Overall Security Monitoring Solution

VNCS Global > Overall Security Monitoring Solution

Nowadays, the situation of network security has been very complicated. Countries not only see cybersecurity as an effective method, but also use cybersecurity as a weapon of political struggle. Most of the cyber attacks now have been directed at network systems of organizations, especially, there have been many attacks on websites, databases and server systems that do not only reputational damage, but also leak permanent information to hackers. Attacked organizations or enterprises are usually big ones, having many important and valuable information, so each attack often carries heavy damage.

In order to avoid losses caused by cyber attacks, it is important to monitor the security of system information and provide quick response. However, many agencies and units still face some limitations in monitoring, detecting and preventing attacks. As follows:

  • There is no centralized and homogeneous surveillance system that automatically analyzes, detects, and sends alerts via email and SMS when attacked, changing the look.
  • There is no tool to help analyze logs, investigate the problem when the system is hacked.
  • Surveillance systems do not have enough information, so they can not find the root cause.
  • No intuitive interfaces for data representation, anomaly detection.
  • Only a few important systems can be monitored, and cannot be well monitored when the system increases in size and quantity.

In order to solve this urgent problem, VNCS Global has researched and developed Overall Security Monitoring solution. With experience in developing solutions, VNCS Web Monitoring has been recognized by the domestic scientific awards such as Sao Khue and Vietnamese Talent Awards 2014. VNCS Web Monitoring is also the only solution of Vietnam to win the ICT ASEAN 2014 that is awarded by the ASEAN IT Ministers Council.

Overall Security Monitoring includes the most comprehensive information security events happening on the system. The solution supports automatic analysis, find the cause to help administrators make quick response plans, reduce problem recognition time and total troubleshooting time.

Overall Security Monitoring operates on the Bigdata Splunk Enterprise platform and collects and processes by using Splunk’s Bigdata technologies.

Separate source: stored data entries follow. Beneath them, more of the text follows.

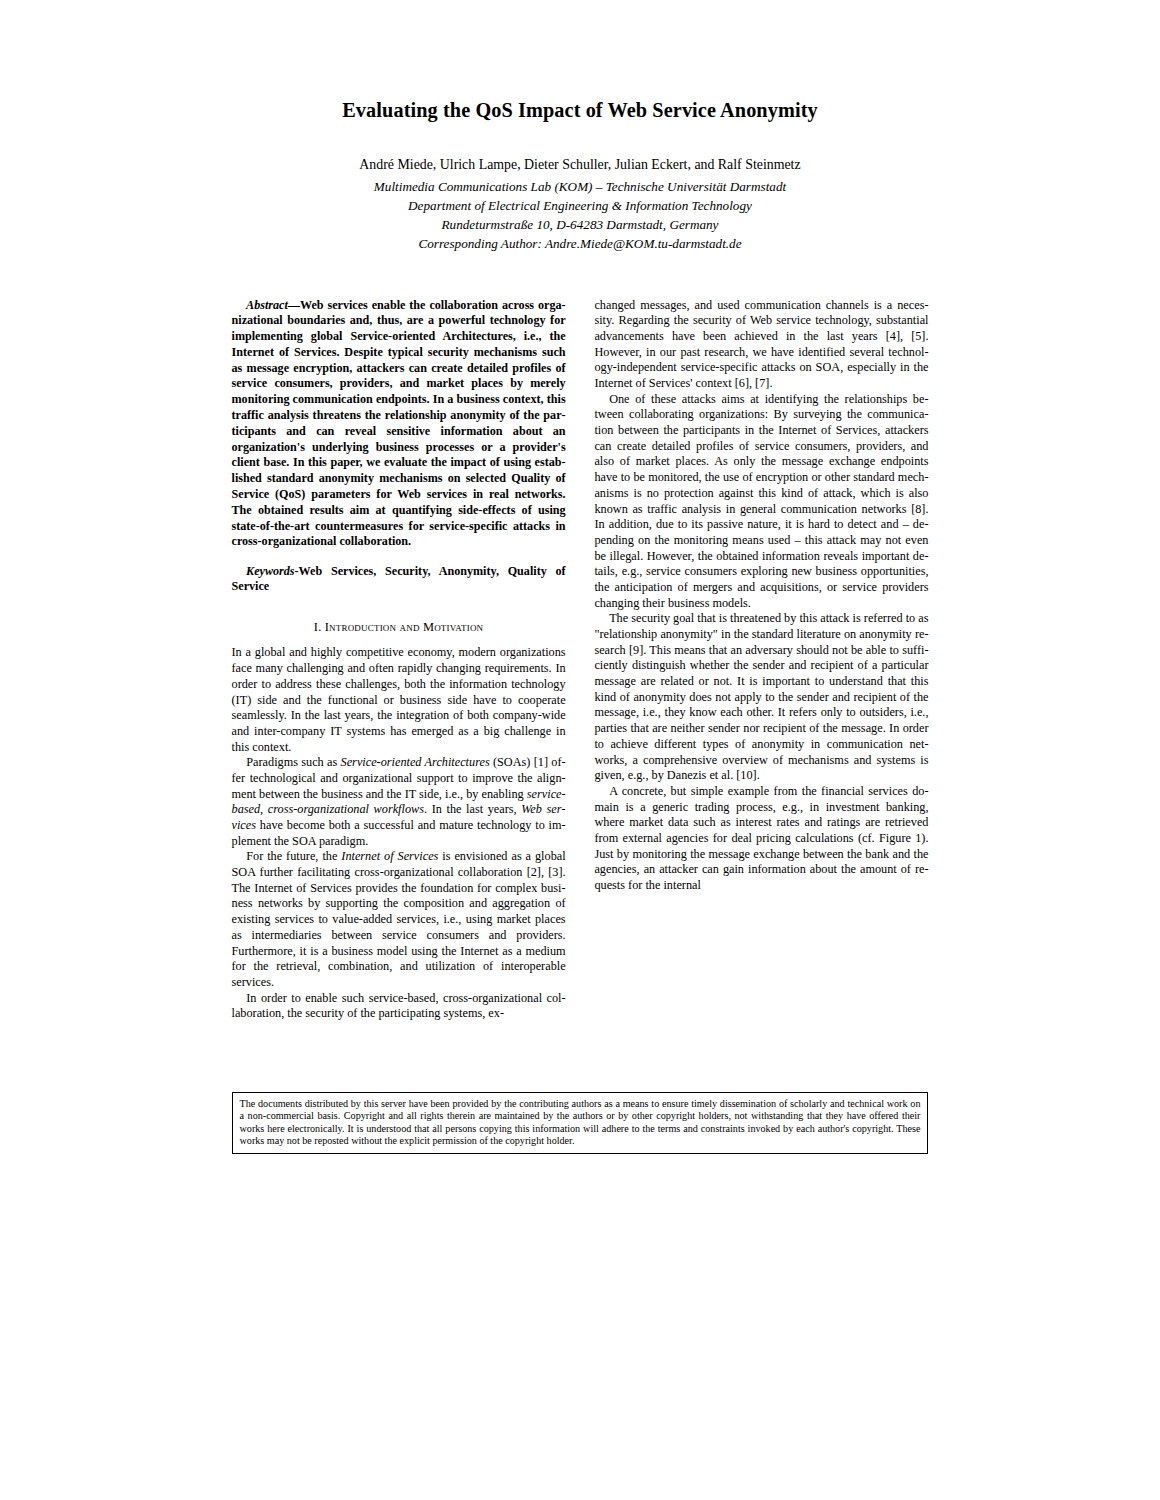Evaluating the QoS Impact of Web Service Anonymity
André Miede, Ulrich Lampe, Dieter Schuller, Julian Eckert, and Ralf Steinmetz
Multimedia Communications Lab (KOM) – Technische Universität Darmstadt
Department of Electrical Engineering & Information Technology
Rundeturmstraße 10, D-64283 Darmstadt, Germany
Corresponding Author: Andre.Miede@KOM.tu-darmstadt.de
Abstract—Web services enable the collaboration across organizational boundaries and, thus, are a powerful technology for implementing global Service-oriented Architectures, i.e., the Internet of Services. Despite typical security mechanisms such as message encryption, attackers can create detailed profiles of service consumers, providers, and market places by merely monitoring communication endpoints. In a business context, this traffic analysis threatens the relationship anonymity of the participants and can reveal sensitive information about an organization's underlying business processes or a provider's client base. In this paper, we evaluate the impact of using established standard anonymity mechanisms on selected Quality of Service (QoS) parameters for Web services in real networks. The obtained results aim at quantifying side-effects of using state-of-the-art countermeasures for service-specific attacks in cross-organizational collaboration.
Keywords-Web Services, Security, Anonymity, Quality of Service
I. Introduction and Motivation
In a global and highly competitive economy, modern organizations face many challenging and often rapidly changing requirements. In order to address these challenges, both the information technology (IT) side and the functional or business side have to cooperate seamlessly. In the last years, the integration of both company-wide and inter-company IT systems has emerged as a big challenge in this context.
Paradigms such as Service-oriented Architectures (SOAs) [1] offer technological and organizational support to improve the alignment between the business and the IT side, i.e., by enabling service-based, cross-organizational workflows. In the last years, Web services have become both a successful and mature technology to implement the SOA paradigm.
For the future, the Internet of Services is envisioned as a global SOA further facilitating cross-organizational collaboration [2], [3]. The Internet of Services provides the foundation for complex business networks by supporting the composition and aggregation of existing services to value-added services, i.e., using market places as intermediaries between service consumers and providers. Furthermore, it is a business model using the Internet as a medium for the retrieval, combination, and utilization of interoperable services.
In order to enable such service-based, cross-organizational collaboration, the security of the participating systems, ex-
changed messages, and used communication channels is a necessity. Regarding the security of Web service technology, substantial advancements have been achieved in the last years [4], [5]. However, in our past research, we have identified several technology-independent service-specific attacks on SOA, especially in the Internet of Services' context [6], [7].
One of these attacks aims at identifying the relationships between collaborating organizations: By surveying the communication between the participants in the Internet of Services, attackers can create detailed profiles of service consumers, providers, and also of market places. As only the message exchange endpoints have to be monitored, the use of encryption or other standard mechanisms is no protection against this kind of attack, which is also known as traffic analysis in general communication networks [8]. In addition, due to its passive nature, it is hard to detect and – depending on the monitoring means used – this attack may not even be illegal. However, the obtained information reveals important details, e.g., service consumers exploring new business opportunities, the anticipation of mergers and acquisitions, or service providers changing their business models.
The security goal that is threatened by this attack is referred to as "relationship anonymity" in the standard literature on anonymity research [9]. This means that an adversary should not be able to sufficiently distinguish whether the sender and recipient of a particular message are related or not. It is important to understand that this kind of anonymity does not apply to the sender and recipient of the message, i.e., they know each other. It refers only to outsiders, i.e., parties that are neither sender nor recipient of the message. In order to achieve different types of anonymity in communication networks, a comprehensive overview of mechanisms and systems is given, e.g., by Danezis et al. [10].
A concrete, but simple example from the financial services domain is a generic trading process, e.g., in investment banking, where market data such as interest rates and ratings are retrieved from external agencies for deal pricing calculations (cf. Figure 1). Just by monitoring the message exchange between the bank and the agencies, an attacker can gain information about the amount of requests for the internal
The documents distributed by this server have been provided by the contributing authors as a means to ensure timely dissemination of scholarly and technical work on a non-commercial basis. Copyright and all rights therein are maintained by the authors or by other copyright holders, not withstanding that they have offered their works here electronically. It is understood that all persons copying this information will adhere to the terms and constraints invoked by each author's copyright. These works may not be reposted without the explicit permission of the copyright holder.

It is developed under its own innovative algorithms that are fully customizable according to business requirements.

SOLUTION OVERVIEW

Dashboard for overall monitoring of security and safety
Analyze user behavior
Monitoring and investigating security attacks
Database monitoring
Send incident alert
Abnormal behavior monitoring
Malware dection
Network infrastructure monitoring
Network infrastructure monitoring

FEATURES

Ability to collect logs from many different machine data sources such as servers, applications, network data including log data, transaction data, call logs, data from mobile phone…
Real-time alerts via Email, Script, RSS, SNMP, Telegram
Monitor in detail the performance and security status of event servers and equipment
Provides warnings when there are attacks on monitored systems
Statistics of virus / bot / malware infected machines in the system
Login statistics failed many times due to wrong username / password
Detect PowerShell usage to call an authentication command prompt
Detect suspicious processes created like vssadmin.exe, certutil.exe, …
Database monitoring shows up 20 lines of content most closely related to the faulty keyword
User computer network bandwidth warning abnormal increase
Support for monitoring all devices and support log analysis when a problem occurs
Provide an overall statistical interface in real time, the security situation, events occurring across the entire monitored system.
Synthesize and display alarm information from security devices serving the event
Detect Multiple logon failures with Administrators account
Detect logins from 1 source to multiple destinations (successful & unsuccessful)
Privilege escalation detection (Windows, Linux)
Detect create, modify, delete accounts (Local and Domain) including create, delete, disable / enable, lock / unlock, modify …
Detect changes to the FW rule (local, hard FW, iptable ….)
Statistics on the total number of connections to the switch system, router, detailing the time when the user accesses.
Detect clone, rename behavior of windows services (cmd.exe, powershell.exe …)
Detect known keywords from PowerShell exploit

Overall Security Monitoring solution focused on Overall Security Monitoring is built on an open architecture, so it can be easily expanded to add specific features. After implementing the solution we can develop more features on this platform. Overall Security Monitoring is a powerful support tool for system administrators to be able to grasp how the center’s system is going. Not only helps to minimize time and effort for administrators, but also helps to promptly detect attacks on websites through email alerts (or SMS). The solution provides continuous monitoring and fully automatic analysis, detecting in time when there are signs of an attack on the system.